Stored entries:

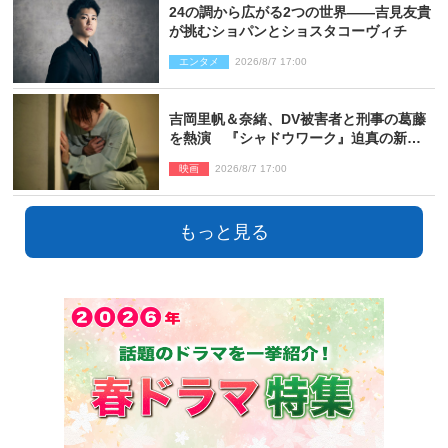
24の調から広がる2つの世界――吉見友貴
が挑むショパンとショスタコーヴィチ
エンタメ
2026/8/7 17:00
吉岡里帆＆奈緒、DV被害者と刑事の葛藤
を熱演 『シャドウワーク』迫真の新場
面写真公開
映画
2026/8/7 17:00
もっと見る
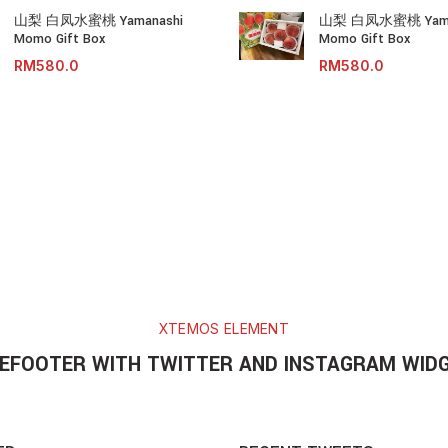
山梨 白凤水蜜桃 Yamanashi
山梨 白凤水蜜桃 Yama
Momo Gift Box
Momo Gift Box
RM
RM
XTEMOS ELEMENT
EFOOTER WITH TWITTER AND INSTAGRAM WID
* * *
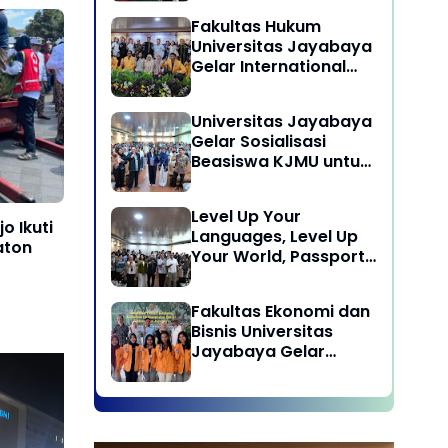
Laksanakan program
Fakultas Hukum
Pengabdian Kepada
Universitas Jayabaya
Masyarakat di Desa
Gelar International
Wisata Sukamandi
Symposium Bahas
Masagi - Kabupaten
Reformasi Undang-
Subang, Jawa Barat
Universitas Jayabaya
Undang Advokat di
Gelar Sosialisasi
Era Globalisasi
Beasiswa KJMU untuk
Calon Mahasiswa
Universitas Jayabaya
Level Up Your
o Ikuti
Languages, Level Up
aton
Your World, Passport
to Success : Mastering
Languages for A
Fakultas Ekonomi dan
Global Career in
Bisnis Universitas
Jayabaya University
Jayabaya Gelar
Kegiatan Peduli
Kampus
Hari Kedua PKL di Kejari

### [Problem requirements]
Return exactly the lines above, from the one with "24の調から広がる2つの世界――吉見友貴" up to and including the one with "EFOOTER WITH TWITTER AND INSTAGRAM WID", and include no pictures.

### [Answer to the problem]
24の調から広がる2つの世界――吉見友貴
が挑むショパンとショスタコーヴィチ
エンタメ
2026/8/7 17:00
吉岡里帆＆奈緒、DV被害者と刑事の葛藤
を熱演 『シャドウワーク』迫真の新場
面写真公開
映画
2026/8/7 17:00
もっと見る
山梨 白凤水蜜桃 Yamanashi
山梨 白凤水蜜桃 Yama
Momo Gift Box
Momo Gift Box
RM
RM
XTEMOS ELEMENT
EFOOTER WITH TWITTER AND INSTAGRAM WID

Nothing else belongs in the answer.